Background and Aims: Phosphorus (P)-impoverished soils shape plant adaptation in biodiverse ecosystems worldwide, from Australian heathlands to Amazonian rainforests to southern China's karst regions. While non-mycorrhizal lineages like Proteaceae and Cyperaceae use carboxylate exudation that mobilise P, and are celebrated for such strategies, the mechanisms allowing mycorrhizal Myrtaceae—especially eucalypts—to thrive in these soils without fungal assistance remain unclear. Given Myrtaceae's dominance in P-impoverished Australian ecosystems, a key question arises: How do mycorrhizal plants succeed in P-impoverished environments without relying on fungal symbiosis? We challenge the paradigm that carboxylate-driven P acquisition is exclusive to non-mycorrhizal species.

Methods: Using leaf manganese concentrations ([Mn]) as a proxy for carboxylate exudation, we assessed trait diversification across Myrtaceae genera. We collected leaf and soil samples from 34 species of eucalypt (Angophora, Blakella, Corymbia, Eucalyptus) and other Myrtaceae from 18 sites in south-eastern Australia.

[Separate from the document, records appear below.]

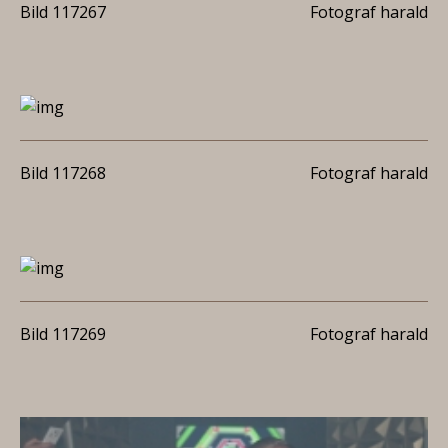
Bild 117267
Fotograf harald
Bild 117268
Fotograf harald
Bild 117269
Fotograf harald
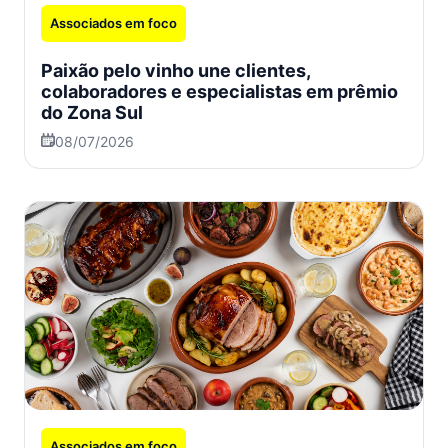
Associados em foco
Paixão pelo vinho une clientes,
colaboradores e especialistas em prêmio
do Zona Sul
08/07/2026
Associados em foco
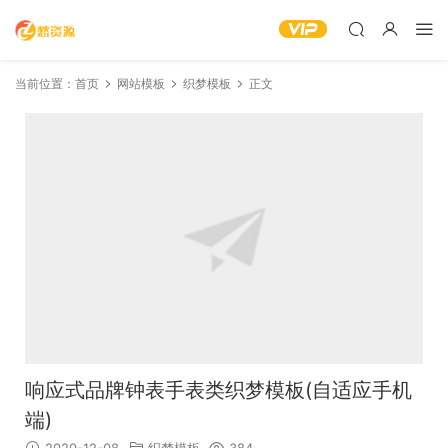
当前位置：
首页
网站模板
织梦模板
正文
响应式品牌钟表手表类织梦模板(自适应手机
端)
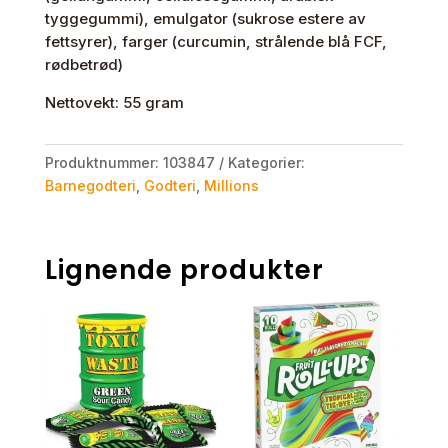
tyggegummi), emulgator (sukrose estere av
fettsyrer), farger (curcumin, strålende blå FCF,
rødbetrød)
Nettovekt: 55 gram
Produktnummer:
103847
Kategorier:
Barnegodteri
,
Godteri
,
Millions
Lignende produkter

Key Results: Our findings reveal consistently high leaf [Mn] in many Myrtaceae, comparable to that in known carboxylate-releasing species, indicating intensive P mining. This suggests convergent evolution of carboxylate exudation in mycorrhizal Myrtaceae, fundamentally reshaping our understanding of nutrient acquisition in symbiotic plants. Significant interspecific variation was observed, with Angophora showing markedly higher [Mn] than Eucalyptus, suggesting divergent P-acquisition strategies within Myrtaceae. Weak phylogenetic signals for leaf [Mn] and [P] in eucalypts imply repeated evolutionary change in these traits, similar to what is known in other Australian species adapted to P scarcity.

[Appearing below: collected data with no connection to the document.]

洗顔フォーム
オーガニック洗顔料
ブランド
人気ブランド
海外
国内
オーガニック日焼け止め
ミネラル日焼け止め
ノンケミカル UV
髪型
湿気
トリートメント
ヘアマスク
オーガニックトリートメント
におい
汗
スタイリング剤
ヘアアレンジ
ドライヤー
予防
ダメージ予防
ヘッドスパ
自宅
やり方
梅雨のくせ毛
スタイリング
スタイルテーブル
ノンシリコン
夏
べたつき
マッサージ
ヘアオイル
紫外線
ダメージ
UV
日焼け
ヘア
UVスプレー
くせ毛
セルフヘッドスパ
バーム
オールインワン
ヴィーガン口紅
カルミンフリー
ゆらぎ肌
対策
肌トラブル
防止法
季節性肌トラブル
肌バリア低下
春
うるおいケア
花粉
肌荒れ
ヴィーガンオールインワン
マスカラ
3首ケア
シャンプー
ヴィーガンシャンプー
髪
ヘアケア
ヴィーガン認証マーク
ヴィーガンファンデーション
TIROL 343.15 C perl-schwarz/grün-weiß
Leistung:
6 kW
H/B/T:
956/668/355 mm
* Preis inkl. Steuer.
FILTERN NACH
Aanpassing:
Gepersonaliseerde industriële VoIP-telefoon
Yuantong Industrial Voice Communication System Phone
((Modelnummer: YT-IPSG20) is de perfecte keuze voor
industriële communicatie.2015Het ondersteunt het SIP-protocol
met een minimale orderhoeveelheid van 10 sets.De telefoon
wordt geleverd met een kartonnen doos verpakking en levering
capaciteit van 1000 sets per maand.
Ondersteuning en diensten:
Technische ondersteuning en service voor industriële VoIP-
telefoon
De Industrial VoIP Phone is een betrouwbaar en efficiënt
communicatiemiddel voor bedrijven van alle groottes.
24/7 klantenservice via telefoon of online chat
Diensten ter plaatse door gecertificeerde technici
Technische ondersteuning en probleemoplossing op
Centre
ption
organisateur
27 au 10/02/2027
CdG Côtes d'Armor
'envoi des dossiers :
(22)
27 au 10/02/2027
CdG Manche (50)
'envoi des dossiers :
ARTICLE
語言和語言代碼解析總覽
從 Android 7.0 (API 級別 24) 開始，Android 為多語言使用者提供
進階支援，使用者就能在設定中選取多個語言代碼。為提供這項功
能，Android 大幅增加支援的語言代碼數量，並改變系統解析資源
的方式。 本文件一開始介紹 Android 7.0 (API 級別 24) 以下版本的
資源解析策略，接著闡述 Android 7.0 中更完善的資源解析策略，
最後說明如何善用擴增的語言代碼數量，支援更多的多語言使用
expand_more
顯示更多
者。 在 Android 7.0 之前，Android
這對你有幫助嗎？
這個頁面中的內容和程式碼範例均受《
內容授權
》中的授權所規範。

Conclusions: By demonstrating carboxylate-driven P mining in mycorrhizal Myrtaceae, we redefine the mechanisms behind their dominance in low-P environments. Trait diversity—linked to variation in carboxylate-mediated P acquisition and plant-soil feedbacks—likely drives niche differentiation and genus-level distribution across south-eastern Australia. Connecting leaf [Mn] to carboxylate-driven P mining advances our understanding of trait evolution in Myrtaceae and provides a framework for predicting plant-soil interactions in P-impoverished ecosystems globally.